[Start of Attachment]
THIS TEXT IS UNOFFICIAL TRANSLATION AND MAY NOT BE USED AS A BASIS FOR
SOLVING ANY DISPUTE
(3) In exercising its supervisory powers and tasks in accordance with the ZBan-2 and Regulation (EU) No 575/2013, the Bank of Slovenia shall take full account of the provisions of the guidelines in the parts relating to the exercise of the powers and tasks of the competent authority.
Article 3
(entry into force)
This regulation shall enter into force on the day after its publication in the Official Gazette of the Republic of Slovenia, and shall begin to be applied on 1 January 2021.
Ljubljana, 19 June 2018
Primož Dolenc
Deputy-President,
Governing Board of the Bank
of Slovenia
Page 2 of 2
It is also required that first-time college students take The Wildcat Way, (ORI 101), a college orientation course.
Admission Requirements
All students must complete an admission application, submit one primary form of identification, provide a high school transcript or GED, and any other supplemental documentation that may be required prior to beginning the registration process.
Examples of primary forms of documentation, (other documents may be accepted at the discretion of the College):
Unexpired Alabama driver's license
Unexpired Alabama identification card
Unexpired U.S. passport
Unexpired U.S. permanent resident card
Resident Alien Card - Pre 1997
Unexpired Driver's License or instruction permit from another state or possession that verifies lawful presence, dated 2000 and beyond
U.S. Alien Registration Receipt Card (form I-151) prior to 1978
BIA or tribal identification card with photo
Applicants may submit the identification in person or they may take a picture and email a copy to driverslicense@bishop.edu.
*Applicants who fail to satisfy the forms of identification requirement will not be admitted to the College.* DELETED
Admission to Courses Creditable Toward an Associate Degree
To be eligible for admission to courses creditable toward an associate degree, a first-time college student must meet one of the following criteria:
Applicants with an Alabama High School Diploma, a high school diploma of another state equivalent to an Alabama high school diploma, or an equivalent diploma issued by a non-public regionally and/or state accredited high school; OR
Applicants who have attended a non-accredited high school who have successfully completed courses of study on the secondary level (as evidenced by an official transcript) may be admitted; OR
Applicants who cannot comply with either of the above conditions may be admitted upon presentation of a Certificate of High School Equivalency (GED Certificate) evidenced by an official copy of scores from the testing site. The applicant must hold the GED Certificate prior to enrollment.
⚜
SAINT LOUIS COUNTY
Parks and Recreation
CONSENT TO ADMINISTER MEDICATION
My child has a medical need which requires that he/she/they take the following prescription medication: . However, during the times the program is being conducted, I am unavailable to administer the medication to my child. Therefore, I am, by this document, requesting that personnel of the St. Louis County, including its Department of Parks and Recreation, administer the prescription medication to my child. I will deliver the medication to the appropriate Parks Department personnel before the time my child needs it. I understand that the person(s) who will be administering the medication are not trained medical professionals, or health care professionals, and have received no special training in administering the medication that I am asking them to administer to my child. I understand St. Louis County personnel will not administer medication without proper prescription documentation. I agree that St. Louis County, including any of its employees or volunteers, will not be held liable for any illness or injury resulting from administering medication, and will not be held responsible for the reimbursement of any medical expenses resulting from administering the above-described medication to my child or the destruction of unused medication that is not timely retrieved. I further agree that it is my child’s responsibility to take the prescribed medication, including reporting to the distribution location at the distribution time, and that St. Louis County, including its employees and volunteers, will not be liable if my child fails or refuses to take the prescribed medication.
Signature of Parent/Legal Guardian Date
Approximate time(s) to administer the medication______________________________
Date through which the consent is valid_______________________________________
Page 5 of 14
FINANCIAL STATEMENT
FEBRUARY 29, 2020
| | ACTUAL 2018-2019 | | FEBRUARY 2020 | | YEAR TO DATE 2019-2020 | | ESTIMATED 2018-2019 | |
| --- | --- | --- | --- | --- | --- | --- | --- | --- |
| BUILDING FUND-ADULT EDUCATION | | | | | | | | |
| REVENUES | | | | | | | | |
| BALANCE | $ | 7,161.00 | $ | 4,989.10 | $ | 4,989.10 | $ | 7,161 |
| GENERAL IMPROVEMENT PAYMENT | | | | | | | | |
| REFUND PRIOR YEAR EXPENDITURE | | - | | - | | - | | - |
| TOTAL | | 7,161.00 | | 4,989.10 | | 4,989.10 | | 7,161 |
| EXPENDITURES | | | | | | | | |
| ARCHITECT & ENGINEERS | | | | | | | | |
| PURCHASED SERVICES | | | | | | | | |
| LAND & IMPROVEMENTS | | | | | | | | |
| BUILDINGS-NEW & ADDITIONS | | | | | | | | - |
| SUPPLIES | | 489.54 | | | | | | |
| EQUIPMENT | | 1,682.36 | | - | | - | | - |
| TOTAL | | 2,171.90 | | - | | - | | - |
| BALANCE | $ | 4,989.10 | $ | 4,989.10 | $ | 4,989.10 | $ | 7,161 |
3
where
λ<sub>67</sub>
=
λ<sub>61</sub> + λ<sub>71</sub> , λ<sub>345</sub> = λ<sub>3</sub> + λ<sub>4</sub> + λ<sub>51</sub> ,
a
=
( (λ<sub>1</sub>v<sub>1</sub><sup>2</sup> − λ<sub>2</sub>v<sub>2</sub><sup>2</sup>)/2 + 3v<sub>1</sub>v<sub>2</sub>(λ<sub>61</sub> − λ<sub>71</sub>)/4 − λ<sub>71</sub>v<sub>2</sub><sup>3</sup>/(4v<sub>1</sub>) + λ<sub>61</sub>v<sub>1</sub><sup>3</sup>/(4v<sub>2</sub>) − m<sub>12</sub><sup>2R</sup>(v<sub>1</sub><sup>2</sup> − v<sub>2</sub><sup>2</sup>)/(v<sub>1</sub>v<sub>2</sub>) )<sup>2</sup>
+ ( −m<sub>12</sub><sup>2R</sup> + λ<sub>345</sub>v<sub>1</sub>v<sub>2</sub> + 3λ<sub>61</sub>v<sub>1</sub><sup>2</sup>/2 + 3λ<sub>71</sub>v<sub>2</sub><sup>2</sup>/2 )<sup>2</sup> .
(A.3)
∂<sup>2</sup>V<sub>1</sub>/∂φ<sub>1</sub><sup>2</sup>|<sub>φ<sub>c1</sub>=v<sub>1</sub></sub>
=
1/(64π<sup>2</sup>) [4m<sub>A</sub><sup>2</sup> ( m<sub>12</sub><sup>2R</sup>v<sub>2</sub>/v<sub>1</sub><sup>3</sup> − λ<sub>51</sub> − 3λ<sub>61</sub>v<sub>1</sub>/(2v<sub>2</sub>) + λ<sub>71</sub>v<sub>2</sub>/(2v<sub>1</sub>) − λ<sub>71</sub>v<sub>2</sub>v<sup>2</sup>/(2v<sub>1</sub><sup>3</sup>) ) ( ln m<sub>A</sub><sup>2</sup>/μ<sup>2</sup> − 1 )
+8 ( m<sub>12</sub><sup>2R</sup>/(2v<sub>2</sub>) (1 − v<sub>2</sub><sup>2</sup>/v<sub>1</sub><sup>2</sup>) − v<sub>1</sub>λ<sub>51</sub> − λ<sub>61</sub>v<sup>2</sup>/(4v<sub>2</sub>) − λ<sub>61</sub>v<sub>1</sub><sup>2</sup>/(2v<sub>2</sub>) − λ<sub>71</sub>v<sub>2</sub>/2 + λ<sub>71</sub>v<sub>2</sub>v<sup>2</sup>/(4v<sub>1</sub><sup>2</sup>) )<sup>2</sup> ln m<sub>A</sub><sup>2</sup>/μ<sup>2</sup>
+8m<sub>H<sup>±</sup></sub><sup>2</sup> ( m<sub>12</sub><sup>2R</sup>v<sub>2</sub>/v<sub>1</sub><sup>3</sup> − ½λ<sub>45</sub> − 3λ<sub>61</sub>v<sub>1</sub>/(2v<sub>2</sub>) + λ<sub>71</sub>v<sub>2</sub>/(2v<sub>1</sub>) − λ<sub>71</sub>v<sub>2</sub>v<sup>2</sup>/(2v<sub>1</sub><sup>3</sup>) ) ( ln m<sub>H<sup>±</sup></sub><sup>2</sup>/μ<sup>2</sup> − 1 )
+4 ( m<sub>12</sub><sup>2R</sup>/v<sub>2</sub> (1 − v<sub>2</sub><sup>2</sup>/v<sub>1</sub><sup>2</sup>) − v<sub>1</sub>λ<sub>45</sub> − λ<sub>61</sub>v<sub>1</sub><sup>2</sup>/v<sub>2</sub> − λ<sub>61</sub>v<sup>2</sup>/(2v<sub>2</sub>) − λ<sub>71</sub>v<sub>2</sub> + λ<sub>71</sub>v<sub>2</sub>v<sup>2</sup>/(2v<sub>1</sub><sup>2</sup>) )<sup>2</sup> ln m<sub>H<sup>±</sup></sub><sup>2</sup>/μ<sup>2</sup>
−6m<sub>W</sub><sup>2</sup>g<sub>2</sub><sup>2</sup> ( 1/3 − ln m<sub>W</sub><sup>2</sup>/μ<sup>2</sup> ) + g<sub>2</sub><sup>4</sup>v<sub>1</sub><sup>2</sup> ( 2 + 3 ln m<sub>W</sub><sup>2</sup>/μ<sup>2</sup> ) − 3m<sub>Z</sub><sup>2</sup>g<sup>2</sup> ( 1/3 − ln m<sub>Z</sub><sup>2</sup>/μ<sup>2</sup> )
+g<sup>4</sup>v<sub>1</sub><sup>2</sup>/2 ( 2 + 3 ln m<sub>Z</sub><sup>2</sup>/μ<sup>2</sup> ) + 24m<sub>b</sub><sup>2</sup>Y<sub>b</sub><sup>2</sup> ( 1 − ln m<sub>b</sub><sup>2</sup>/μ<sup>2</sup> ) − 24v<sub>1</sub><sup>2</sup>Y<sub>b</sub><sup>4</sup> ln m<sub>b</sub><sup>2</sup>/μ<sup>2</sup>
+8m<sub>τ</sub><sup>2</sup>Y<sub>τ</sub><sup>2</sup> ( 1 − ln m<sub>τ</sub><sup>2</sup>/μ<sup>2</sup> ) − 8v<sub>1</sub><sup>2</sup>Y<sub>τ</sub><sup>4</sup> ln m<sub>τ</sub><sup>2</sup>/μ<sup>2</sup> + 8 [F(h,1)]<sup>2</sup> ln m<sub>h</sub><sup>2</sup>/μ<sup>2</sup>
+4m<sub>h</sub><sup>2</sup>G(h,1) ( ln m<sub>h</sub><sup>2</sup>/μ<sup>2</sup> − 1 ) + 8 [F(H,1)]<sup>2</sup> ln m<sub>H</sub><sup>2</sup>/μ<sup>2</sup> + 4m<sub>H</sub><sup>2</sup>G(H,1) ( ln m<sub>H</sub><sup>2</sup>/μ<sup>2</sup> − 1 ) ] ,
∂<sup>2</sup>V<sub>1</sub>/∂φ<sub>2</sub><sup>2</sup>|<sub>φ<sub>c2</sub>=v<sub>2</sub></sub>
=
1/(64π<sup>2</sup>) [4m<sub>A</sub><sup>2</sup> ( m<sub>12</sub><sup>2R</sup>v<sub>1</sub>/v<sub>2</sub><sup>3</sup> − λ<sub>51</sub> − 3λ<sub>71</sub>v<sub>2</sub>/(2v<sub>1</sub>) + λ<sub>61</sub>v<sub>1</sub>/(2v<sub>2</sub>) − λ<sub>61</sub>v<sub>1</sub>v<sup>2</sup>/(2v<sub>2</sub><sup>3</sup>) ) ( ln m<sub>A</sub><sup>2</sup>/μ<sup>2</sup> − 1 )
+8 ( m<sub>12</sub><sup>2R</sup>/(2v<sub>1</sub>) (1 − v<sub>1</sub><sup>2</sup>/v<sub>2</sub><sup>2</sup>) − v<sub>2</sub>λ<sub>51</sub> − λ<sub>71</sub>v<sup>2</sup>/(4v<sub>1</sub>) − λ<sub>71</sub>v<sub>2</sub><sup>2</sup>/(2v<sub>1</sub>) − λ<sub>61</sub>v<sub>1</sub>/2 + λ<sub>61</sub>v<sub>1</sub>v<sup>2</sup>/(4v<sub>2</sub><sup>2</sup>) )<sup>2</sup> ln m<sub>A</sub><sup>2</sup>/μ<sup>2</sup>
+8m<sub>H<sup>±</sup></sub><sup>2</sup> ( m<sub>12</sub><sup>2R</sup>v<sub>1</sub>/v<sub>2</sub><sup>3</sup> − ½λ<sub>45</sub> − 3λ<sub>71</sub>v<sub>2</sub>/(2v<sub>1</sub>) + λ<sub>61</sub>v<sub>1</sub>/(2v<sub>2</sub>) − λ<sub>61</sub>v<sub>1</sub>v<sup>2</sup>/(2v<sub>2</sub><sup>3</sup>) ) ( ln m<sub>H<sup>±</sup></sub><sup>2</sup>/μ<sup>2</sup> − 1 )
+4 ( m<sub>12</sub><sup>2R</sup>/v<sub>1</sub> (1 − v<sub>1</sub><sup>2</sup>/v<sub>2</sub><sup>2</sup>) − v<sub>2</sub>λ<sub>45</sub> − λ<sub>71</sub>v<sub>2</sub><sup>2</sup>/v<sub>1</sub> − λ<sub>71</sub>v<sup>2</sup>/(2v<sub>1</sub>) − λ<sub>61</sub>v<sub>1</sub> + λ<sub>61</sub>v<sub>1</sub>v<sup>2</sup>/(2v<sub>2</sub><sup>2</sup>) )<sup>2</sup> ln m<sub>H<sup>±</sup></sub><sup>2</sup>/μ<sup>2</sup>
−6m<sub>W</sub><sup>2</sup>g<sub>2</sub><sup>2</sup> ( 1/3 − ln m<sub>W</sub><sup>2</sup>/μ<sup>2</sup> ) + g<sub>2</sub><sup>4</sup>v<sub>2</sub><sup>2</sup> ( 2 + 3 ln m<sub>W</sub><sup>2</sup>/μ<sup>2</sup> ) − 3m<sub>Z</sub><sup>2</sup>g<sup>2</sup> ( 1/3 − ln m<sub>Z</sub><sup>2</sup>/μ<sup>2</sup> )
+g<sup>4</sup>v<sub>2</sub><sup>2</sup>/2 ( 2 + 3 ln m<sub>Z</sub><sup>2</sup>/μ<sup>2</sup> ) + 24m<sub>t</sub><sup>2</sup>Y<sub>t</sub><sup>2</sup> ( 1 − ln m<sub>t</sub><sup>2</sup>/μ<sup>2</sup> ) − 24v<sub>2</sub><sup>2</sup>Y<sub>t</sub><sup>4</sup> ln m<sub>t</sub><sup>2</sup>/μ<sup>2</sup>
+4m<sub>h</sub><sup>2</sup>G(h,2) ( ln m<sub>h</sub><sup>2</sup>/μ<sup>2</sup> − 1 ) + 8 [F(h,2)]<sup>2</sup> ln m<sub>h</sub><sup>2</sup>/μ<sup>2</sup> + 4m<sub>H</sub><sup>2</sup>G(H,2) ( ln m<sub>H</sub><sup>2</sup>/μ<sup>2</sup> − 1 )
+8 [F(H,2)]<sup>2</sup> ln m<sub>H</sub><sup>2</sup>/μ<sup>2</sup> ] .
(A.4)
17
[End of Attachment]
In the records above, the line with "Unexpired Alabama driver's license" marks the start and the line with "Applicants may submit" marks the end; copy that stretch exactly, both lines included, and nothing else.

Answer below
Unexpired Alabama driver's license
Unexpired Alabama identification card
Unexpired U.S. passport
Unexpired U.S. permanent resident card
Resident Alien Card - Pre 1997
Unexpired Driver's License or instruction permit from another state or possession that verifies lawful presence, dated 2000 and beyond
U.S. Alien Registration Receipt Card (form I-151) prior to 1978
BIA or tribal identification card with photo
Applicants may submit the identification in person or they may take a picture and email a copy to driverslicense@bishop.edu.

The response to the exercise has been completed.